== Segment start ==

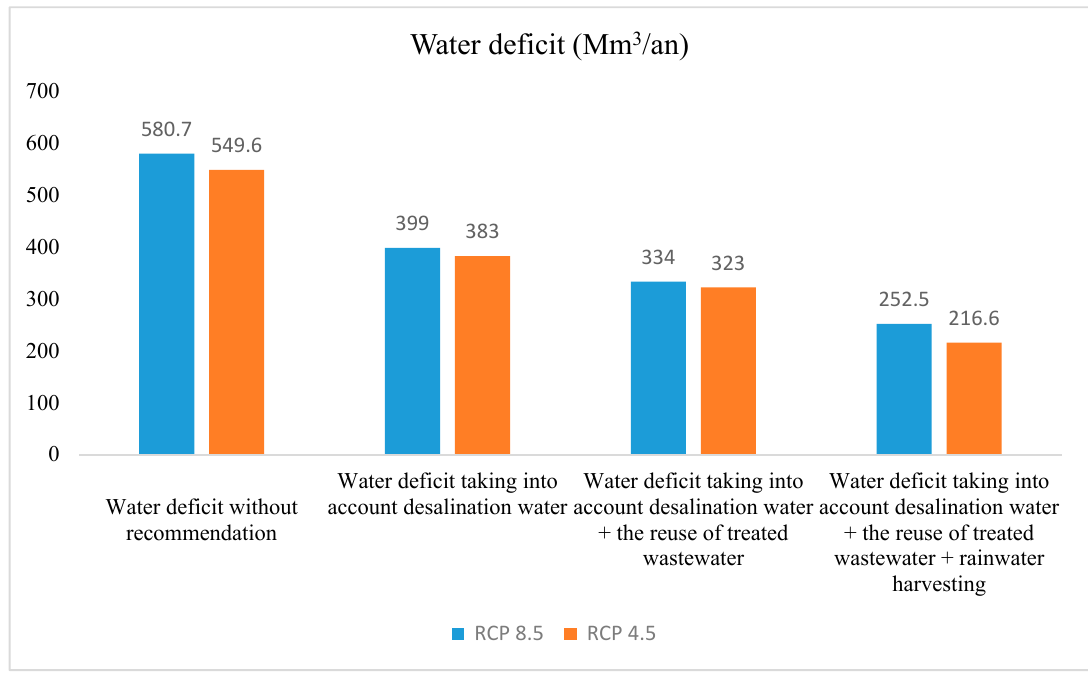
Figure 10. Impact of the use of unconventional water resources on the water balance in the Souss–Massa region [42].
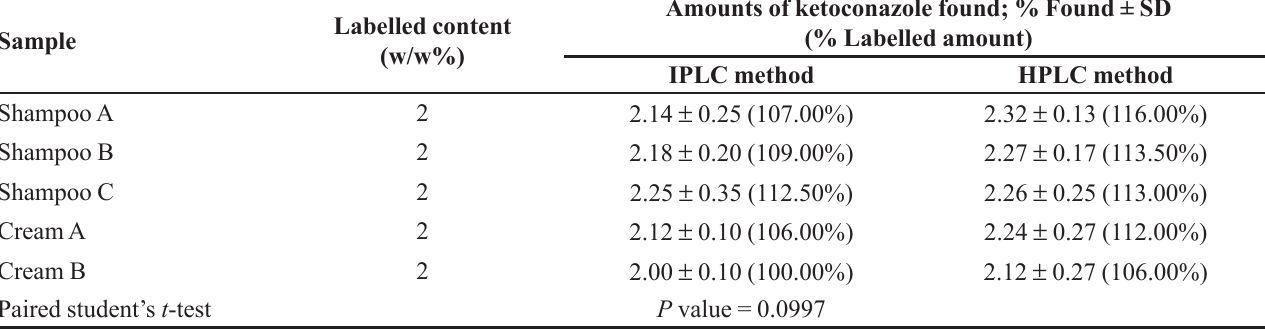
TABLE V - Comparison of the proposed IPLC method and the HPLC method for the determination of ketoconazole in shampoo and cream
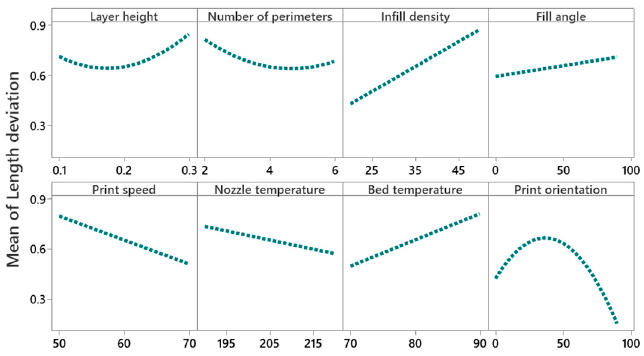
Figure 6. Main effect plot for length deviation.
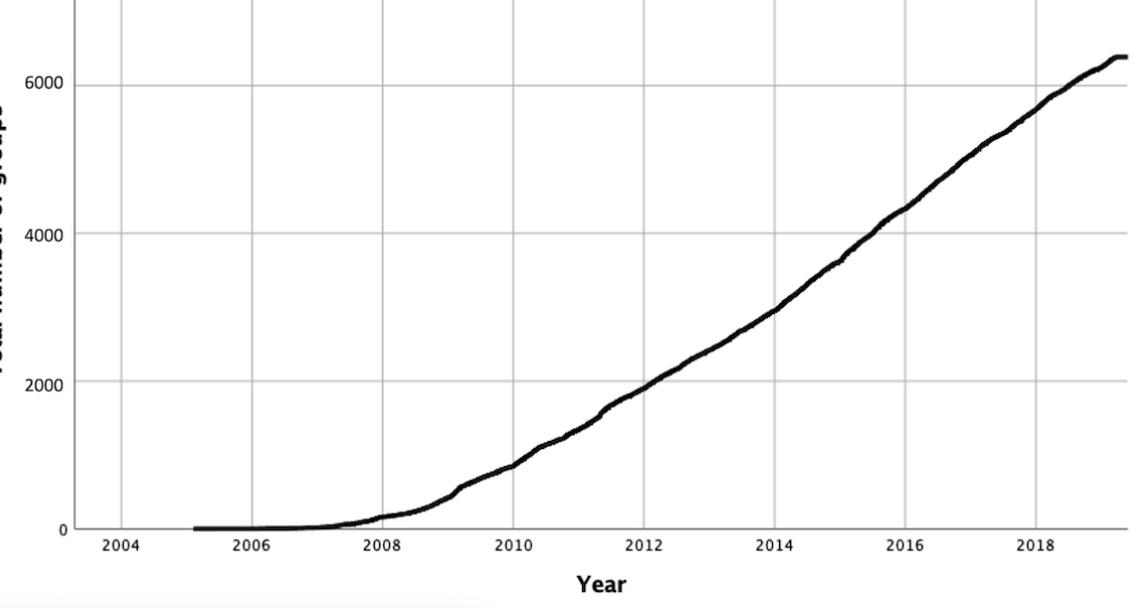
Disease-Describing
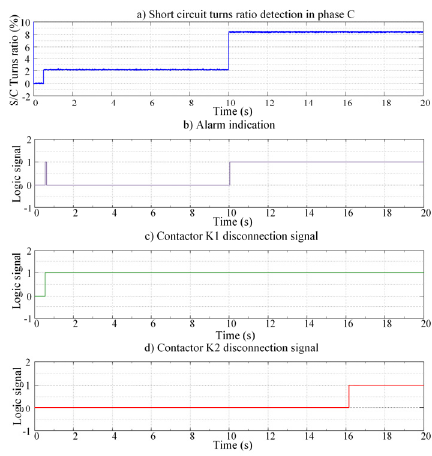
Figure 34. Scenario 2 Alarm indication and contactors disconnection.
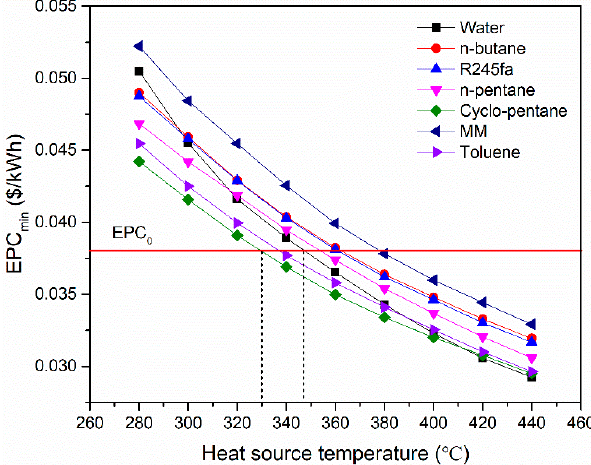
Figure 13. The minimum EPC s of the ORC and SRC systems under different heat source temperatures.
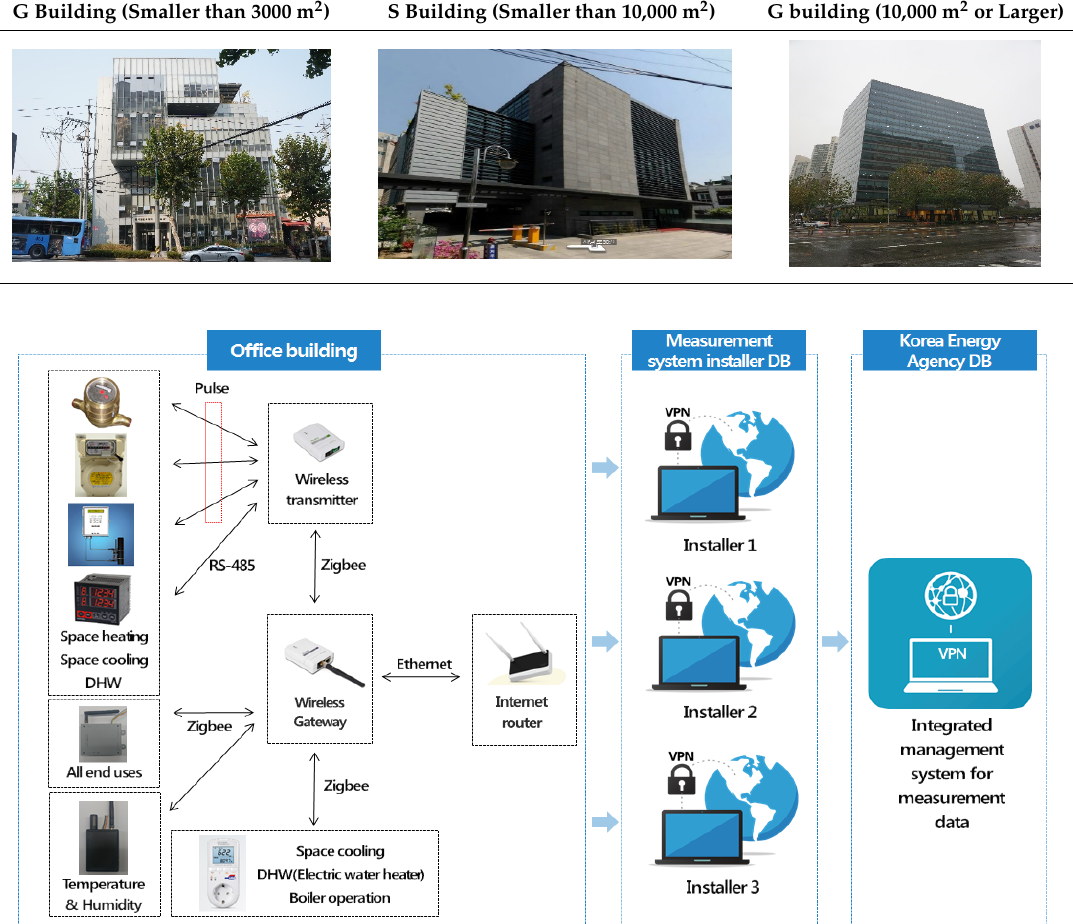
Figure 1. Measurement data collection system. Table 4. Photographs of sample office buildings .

== Segment end ==
== Segment start ==

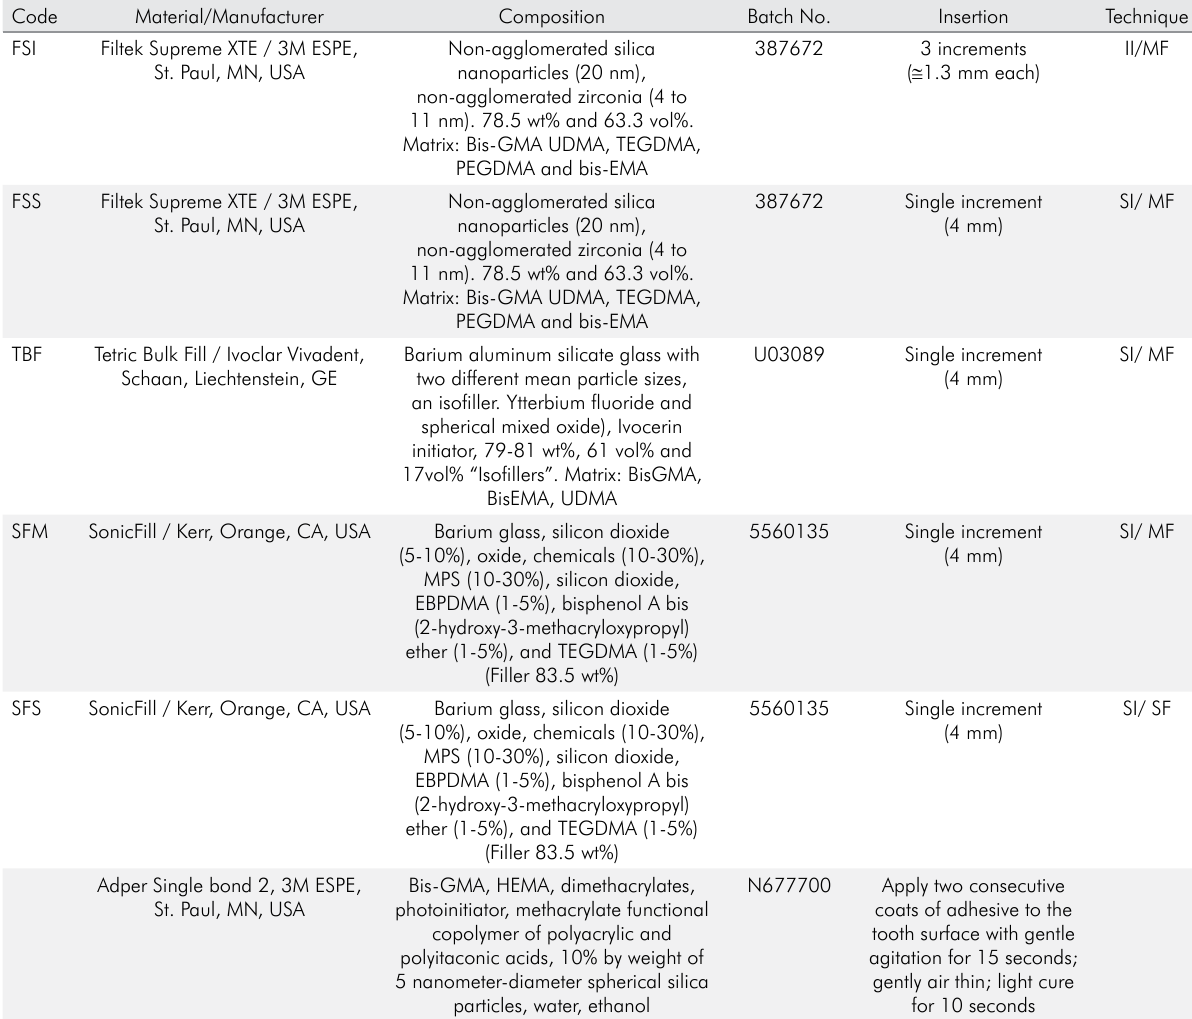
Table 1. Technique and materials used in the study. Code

== Segment end ==

** Exercise brief **
Start with the line above containing "Disease-Describing" and end with the line containing "Figure 1. Measurement". Set down that stretch exactly, without any pictures.

** Reply to the exercise **
Disease-Describing
Figure 34. Scenario 2 Alarm indication and contactors disconnection.
Figure 13. The minimum EPC s of the ORC and SRC systems under different heat source temperatures.
Figure 1. Measurement data collection system. Table 4. Photographs of sample office buildings .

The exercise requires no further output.